Bilamana afek dan emosi itu sudah begitu keras, sehingga fungsi individu itu terganggu, maka dikatakan telah terjadi gangguan afek atau emosi yang dapat berupa :

Depresi : dengan komonen psikologik, misalnya : rasa sedih, susah, dsb; serta komponen somatik, misalnya : anorexia, konstipasi, dsb. Ada jenis depresi dengan penarikan diri dan ada pula dengan kegelisahan atau agitasi.

Kecemasan (anxiety) : dapat dibedakan kecemasan (tidak jelas cemas terhadap apa) dari ketakutan atau “fear” (jelas atau takut terhadap apa).

Eforia : rasa riang, gembira, senang, bahagia yang berlebihan; bila tidak sesuai dengan keadaan maka ini menunjukan adanya ganggun jiwa; jika lebih keras lagi dinamakan “elasi” dan jika keras sekali dinamakan “exaltasi”.

Anbedonia : ke tidak mampuan merasakan kesenangan, tidak timbul perasaan senang dengan aktivitas yang biasanya menyenangkan baginya.

Kesepian : merasa dirinya ditinggalkan.

Kedangkalan : kemiskinan afek dan emosi secara umum (berkurang secara kwantitatif); dapat digambarkan juga sebagai “datar”, “tumpul”, atau “dingin” yang sama artinya, istilah – istilah ini tidak menunjukan gradasi.

Afek dan emosi yang tak wajar : tak patut atau tak wajar dalam situasi tertentu, umpamanya tertawa terkikih-kikih sewaktu wawancara.

Afek dan emosi yang labil : berubah-ubah secara cepat tanpa pengawasan yang baik, misalnya tiba-tiba marah atau menangis.
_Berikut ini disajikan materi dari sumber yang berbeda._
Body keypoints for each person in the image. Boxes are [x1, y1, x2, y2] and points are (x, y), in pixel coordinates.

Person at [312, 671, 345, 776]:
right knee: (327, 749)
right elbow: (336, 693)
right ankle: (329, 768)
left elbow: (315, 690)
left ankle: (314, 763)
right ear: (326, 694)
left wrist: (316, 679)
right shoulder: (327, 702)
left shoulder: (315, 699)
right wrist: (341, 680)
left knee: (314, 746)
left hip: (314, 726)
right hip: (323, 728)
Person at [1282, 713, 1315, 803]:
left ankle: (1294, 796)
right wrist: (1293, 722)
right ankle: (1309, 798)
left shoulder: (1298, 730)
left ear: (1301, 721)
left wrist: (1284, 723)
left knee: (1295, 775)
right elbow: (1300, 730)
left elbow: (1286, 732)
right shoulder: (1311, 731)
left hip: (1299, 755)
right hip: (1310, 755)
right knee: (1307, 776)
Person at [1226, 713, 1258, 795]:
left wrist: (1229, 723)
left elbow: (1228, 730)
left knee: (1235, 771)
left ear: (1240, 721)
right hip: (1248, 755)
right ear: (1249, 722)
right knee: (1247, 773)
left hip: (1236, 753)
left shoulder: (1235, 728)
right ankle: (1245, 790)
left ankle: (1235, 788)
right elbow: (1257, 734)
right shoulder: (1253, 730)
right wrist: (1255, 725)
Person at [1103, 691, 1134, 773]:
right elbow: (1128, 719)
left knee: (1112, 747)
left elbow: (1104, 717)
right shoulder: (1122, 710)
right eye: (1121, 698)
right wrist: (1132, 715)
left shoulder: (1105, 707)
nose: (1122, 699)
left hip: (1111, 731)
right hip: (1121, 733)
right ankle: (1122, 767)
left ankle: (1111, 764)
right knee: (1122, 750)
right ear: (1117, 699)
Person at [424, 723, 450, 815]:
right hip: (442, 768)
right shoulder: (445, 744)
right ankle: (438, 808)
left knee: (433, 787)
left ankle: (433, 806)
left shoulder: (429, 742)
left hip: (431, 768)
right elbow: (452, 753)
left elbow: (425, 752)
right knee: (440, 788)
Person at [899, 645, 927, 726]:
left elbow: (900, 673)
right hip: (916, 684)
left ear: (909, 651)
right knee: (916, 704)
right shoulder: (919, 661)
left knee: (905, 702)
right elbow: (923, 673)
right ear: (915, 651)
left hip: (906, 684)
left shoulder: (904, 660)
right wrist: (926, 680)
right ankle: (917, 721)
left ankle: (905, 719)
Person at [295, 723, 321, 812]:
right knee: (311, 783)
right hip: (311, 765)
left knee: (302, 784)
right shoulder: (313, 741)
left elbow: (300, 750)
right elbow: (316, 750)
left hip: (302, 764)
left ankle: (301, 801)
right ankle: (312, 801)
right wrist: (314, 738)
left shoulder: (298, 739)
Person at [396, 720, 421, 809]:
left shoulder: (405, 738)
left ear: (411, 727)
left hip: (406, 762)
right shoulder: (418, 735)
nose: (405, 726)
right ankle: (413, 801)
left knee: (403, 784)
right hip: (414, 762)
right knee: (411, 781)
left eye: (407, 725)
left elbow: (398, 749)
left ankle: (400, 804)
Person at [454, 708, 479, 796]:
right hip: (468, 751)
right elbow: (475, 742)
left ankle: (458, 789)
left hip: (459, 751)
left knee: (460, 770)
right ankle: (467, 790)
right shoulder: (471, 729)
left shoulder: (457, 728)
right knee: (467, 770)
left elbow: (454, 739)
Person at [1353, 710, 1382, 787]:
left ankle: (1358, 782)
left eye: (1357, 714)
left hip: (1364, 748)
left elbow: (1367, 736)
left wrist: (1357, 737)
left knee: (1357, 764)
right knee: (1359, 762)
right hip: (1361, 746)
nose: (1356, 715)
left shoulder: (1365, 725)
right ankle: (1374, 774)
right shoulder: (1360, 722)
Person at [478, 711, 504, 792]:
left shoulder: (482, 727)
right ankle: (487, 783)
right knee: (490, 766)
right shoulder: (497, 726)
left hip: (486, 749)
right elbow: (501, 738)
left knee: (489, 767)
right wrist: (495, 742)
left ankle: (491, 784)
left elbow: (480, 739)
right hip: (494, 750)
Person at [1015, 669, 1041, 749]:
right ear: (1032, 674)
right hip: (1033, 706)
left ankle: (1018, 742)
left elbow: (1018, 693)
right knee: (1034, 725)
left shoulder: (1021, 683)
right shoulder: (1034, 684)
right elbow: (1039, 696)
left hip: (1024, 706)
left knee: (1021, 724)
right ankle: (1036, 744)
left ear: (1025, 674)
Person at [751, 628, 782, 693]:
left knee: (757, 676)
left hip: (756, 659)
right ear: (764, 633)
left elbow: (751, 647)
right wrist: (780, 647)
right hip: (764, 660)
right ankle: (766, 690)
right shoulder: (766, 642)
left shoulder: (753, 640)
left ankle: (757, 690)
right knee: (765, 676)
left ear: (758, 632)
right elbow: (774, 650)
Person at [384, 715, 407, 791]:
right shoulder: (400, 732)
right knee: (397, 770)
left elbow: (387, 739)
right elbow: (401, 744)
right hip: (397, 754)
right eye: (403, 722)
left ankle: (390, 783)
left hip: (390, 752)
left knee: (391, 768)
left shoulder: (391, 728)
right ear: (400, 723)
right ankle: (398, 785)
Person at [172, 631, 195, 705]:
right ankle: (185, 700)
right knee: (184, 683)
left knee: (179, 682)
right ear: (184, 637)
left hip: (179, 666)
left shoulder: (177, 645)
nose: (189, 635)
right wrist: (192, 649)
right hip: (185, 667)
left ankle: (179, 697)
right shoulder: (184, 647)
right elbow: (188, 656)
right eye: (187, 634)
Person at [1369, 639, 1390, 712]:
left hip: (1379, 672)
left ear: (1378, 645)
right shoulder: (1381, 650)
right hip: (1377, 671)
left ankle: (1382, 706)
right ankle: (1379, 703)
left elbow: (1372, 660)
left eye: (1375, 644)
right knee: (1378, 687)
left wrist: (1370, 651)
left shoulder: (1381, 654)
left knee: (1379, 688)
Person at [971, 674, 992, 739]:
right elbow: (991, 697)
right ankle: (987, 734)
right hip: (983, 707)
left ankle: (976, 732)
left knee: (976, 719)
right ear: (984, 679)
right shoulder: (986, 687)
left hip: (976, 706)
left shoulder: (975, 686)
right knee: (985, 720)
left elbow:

Variasi afek dan emosi sepanjang hari : perubahan afek dan emosi mulai sejak pagi sampai malam hari.

Ambivalensi : emosi dan afek yang berlawanan timbul bersama-sama terhadap seorang, suatu objek atau suatu hal.

Apati : berkurangnya afek dan emosi terhadap sesuatu atau terhadap semua hal dengan disertai rasa terpencil dan tidak peduli.

Amarah, kemurkaan atau permusuhan sering dinyatakan dalam sifat agresi. Bila ditunjukan pada pemecahan masalah dan dipakai sebagai pembelaan terhadap suatu serangan yang nyata, maka agresi itu konstruktif sifatnya.